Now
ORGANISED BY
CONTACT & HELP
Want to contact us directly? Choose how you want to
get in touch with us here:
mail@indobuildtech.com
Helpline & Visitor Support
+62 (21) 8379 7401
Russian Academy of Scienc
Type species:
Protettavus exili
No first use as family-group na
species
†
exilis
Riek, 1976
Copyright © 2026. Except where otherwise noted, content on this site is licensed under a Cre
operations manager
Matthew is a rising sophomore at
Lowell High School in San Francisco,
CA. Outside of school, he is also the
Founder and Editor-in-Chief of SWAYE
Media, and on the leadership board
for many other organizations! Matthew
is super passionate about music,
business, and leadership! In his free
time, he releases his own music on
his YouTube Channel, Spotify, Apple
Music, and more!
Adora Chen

○ ○ ○ ○ ○ ○ ○

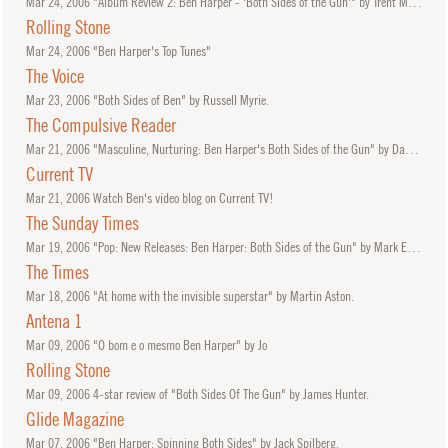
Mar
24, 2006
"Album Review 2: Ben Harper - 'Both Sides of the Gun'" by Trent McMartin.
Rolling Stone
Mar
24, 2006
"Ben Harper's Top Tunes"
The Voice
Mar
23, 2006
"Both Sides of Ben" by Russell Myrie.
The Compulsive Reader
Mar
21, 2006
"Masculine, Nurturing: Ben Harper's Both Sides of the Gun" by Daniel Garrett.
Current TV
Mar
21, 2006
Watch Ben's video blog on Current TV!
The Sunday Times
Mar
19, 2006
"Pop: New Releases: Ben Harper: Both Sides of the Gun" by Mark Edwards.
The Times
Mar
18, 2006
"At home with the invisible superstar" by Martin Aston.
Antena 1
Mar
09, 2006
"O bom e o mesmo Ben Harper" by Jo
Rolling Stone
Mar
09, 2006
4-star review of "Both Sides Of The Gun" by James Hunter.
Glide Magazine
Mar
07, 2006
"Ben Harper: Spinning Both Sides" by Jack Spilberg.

○ ○ ○ ○ ○ ○ ○

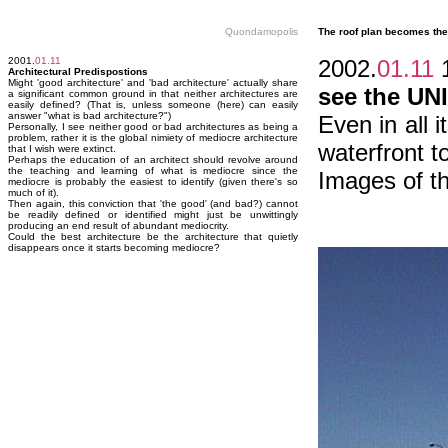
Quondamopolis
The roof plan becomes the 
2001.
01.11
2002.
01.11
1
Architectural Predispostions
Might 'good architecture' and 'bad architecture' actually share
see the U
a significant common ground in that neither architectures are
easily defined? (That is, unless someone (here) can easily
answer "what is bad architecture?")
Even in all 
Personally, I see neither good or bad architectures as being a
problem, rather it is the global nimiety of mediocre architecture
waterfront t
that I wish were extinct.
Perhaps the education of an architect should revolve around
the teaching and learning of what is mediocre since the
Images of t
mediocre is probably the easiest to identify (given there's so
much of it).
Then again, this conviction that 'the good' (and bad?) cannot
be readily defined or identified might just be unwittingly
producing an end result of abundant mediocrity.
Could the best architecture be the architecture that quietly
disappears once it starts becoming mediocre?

○ ○ ○ ○ ○ ○ ○

Count the lines in the data above that contain the string "Current", treating uppercase and lowercase as different. Reply with the number alone.

— Result for this task —
2